[Material for the task Boundary: Start]

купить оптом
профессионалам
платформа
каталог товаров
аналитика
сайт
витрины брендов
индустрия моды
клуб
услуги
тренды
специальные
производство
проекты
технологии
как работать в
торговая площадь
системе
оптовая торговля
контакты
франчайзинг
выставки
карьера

[Material for the task Boundary: End]

**Activity**
Reproduce every line of the entries above word for word, in the same order.

**Exercise answer**
купить оптом
профессионалам
платформа
каталог товаров
аналитика
сайт
витрины брендов
индустрия моды
клуб
услуги
тренды
специальные
производство
проекты
технологии
как работать в
торговая площадь
системе
оптовая торговля
контакты
франчайзинг
выставки
карьера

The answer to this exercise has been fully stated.